Data below below:

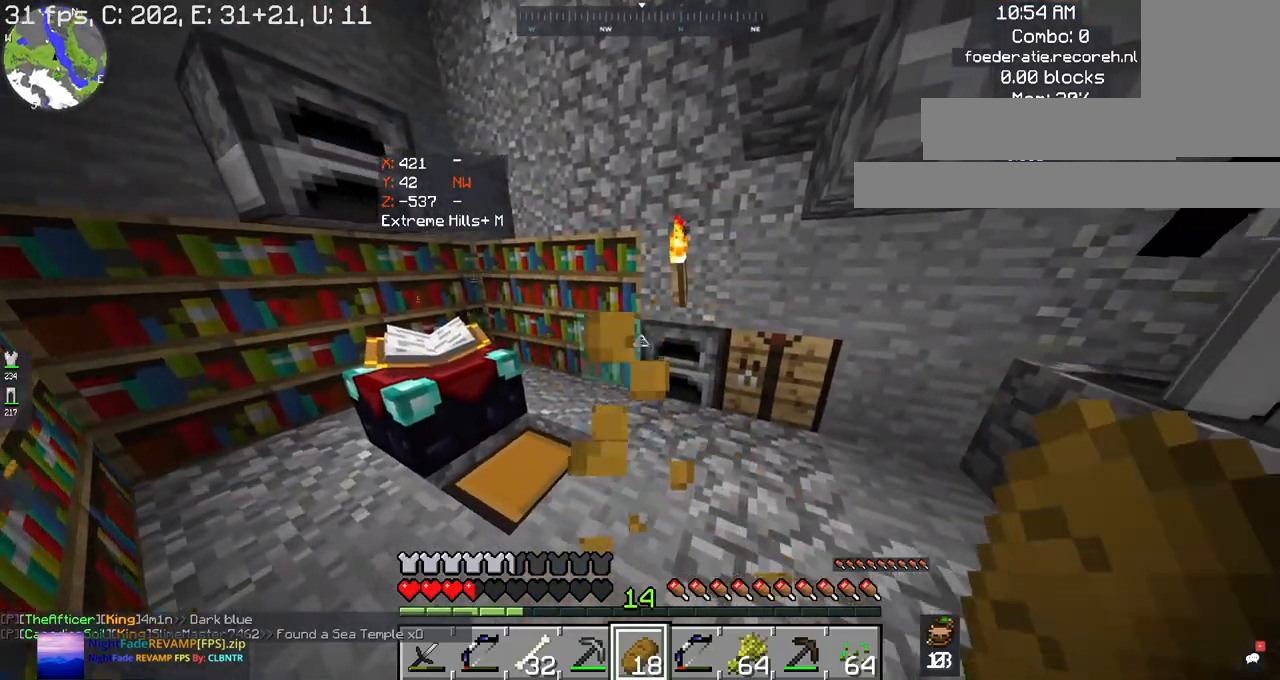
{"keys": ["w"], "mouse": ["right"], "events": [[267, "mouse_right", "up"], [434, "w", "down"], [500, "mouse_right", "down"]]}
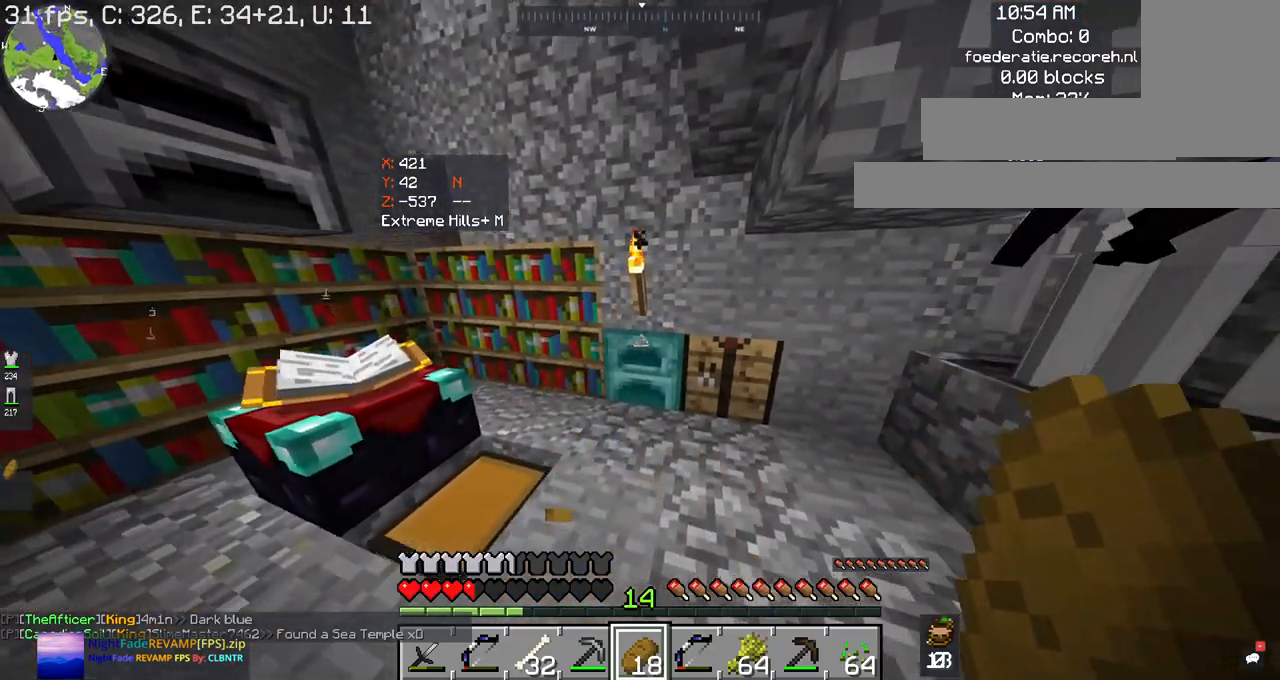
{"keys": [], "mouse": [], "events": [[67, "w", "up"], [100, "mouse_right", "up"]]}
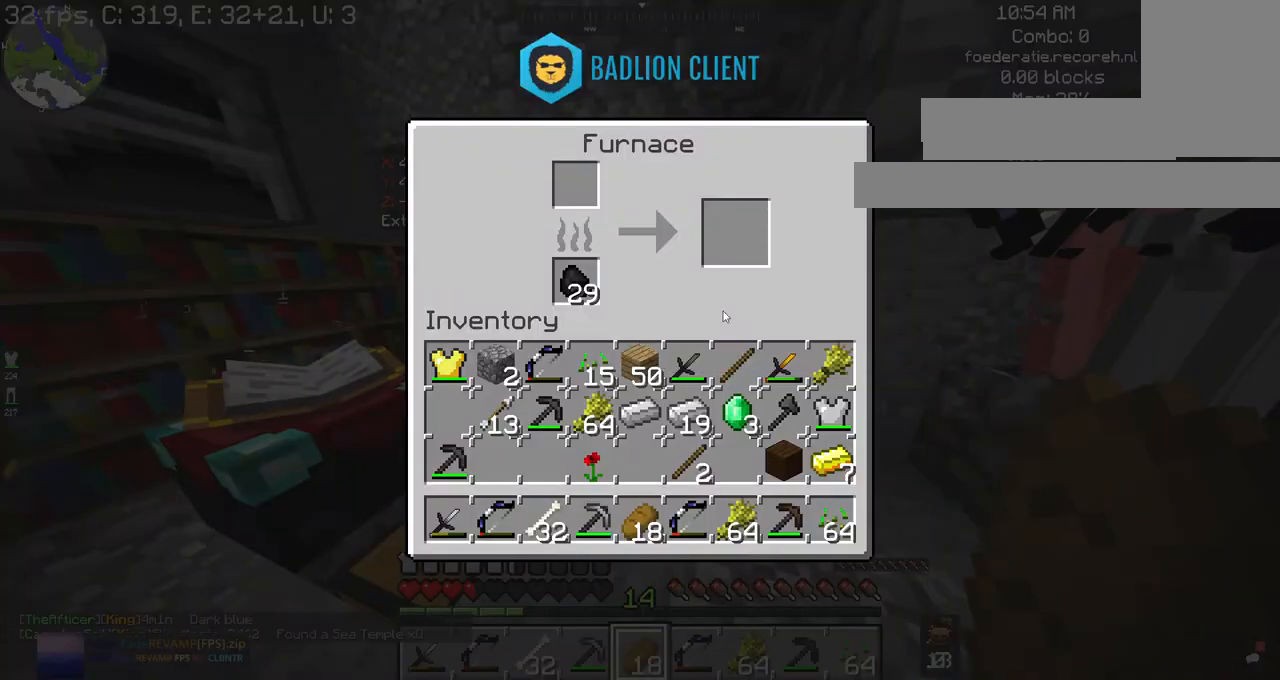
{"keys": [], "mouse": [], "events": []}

End of Data below.

▸ Work order:
Every line above should be returned word for word, with the pictures left behind.

▸ Response box:
{"keys": ["w"], "mouse": ["right"], "events": [[267, "mouse_right", "up"], [434, "w", "down"], [500, "mouse_right", "down"]]}
{"keys": [], "mouse": [], "events": [[67, "w", "up"], [100, "mouse_right", "up"]]}
{"keys": [], "mouse": [], "events": []}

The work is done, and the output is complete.